+++ PROVIDED DATA +++

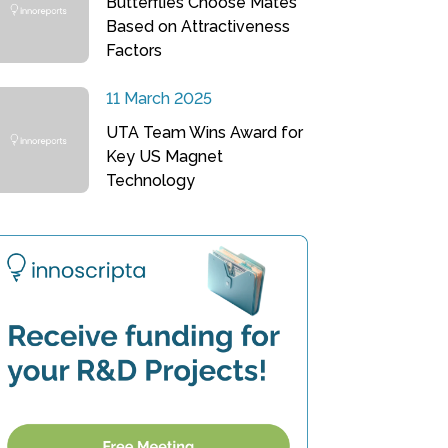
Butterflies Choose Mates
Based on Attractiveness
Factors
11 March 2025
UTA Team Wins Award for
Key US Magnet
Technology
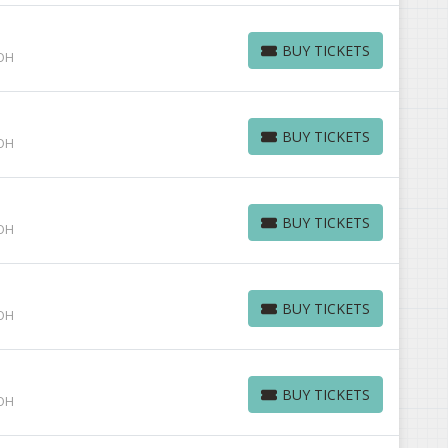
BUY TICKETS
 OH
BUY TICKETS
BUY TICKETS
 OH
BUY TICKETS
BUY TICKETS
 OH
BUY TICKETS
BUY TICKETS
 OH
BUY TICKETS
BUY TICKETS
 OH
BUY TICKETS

+++

AIM OF THE EXERCISE → All of the entries above are to be duplicated exactly, with every image left out.

TASK OUTPUT →
Butterflies Choose Mates
Based on Attractiveness
Factors
11 March 2025
UTA Team Wins Award for
Key US Magnet
Technology
BUY TICKETS
 OH
BUY TICKETS
BUY TICKETS
 OH
BUY TICKETS
BUY TICKETS
 OH
BUY TICKETS
BUY TICKETS
 OH
BUY TICKETS
BUY TICKETS
 OH
BUY TICKETS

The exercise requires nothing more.